- _Exercise goal_:
Pull out every line of the material that contains the string "поиска", and copy each one as it appears.

- _Exercise materials_:
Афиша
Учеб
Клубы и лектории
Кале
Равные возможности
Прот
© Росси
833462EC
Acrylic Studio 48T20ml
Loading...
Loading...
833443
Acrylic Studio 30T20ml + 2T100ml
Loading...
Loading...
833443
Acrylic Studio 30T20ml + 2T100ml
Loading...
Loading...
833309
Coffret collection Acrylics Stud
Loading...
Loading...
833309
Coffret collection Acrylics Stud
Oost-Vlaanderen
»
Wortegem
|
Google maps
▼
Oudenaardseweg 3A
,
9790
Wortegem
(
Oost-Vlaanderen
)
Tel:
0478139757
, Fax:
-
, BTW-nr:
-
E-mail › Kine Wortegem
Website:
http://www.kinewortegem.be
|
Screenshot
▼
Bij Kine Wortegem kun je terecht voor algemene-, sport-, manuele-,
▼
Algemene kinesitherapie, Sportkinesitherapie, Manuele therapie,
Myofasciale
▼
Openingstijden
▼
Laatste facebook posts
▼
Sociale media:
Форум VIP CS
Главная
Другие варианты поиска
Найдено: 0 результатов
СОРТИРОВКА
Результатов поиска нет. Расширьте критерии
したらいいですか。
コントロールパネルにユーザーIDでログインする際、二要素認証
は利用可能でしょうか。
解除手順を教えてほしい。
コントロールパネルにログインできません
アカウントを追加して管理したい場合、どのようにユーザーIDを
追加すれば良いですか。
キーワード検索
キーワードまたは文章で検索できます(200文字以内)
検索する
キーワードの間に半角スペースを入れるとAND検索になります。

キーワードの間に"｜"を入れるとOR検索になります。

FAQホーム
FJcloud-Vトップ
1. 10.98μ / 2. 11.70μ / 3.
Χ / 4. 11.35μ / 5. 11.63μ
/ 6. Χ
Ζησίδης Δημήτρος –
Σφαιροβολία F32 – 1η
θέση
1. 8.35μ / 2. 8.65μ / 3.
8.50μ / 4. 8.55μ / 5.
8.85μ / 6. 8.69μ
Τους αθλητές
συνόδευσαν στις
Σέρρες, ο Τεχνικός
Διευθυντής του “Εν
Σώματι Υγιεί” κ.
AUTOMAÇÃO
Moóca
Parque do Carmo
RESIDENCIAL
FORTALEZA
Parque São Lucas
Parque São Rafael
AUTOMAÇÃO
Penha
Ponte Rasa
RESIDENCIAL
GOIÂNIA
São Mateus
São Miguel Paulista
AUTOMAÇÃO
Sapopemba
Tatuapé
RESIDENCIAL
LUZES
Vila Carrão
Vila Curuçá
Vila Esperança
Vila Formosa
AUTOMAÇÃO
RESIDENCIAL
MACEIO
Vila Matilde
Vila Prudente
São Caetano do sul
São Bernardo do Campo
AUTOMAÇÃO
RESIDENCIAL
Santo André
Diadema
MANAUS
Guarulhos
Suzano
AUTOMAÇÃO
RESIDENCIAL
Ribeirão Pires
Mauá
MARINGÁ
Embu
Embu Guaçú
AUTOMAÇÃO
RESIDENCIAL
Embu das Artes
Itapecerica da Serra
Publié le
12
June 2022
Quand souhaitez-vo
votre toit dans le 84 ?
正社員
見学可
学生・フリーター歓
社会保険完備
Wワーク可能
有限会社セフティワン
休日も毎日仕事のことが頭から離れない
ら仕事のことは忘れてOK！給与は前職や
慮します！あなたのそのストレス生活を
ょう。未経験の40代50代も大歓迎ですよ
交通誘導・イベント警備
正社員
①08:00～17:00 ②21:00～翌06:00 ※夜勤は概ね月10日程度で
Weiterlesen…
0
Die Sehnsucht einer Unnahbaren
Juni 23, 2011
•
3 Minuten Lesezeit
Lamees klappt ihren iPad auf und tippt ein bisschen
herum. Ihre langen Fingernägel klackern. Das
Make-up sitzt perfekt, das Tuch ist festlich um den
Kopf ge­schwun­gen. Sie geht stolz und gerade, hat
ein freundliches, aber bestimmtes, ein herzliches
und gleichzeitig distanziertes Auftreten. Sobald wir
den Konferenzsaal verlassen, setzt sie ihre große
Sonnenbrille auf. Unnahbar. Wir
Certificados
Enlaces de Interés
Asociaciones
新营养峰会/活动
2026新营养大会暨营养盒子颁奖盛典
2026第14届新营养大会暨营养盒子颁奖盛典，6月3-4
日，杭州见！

- _Expected answer_:
Другие варианты поиска
Результатов поиска нет. Расширьте критерии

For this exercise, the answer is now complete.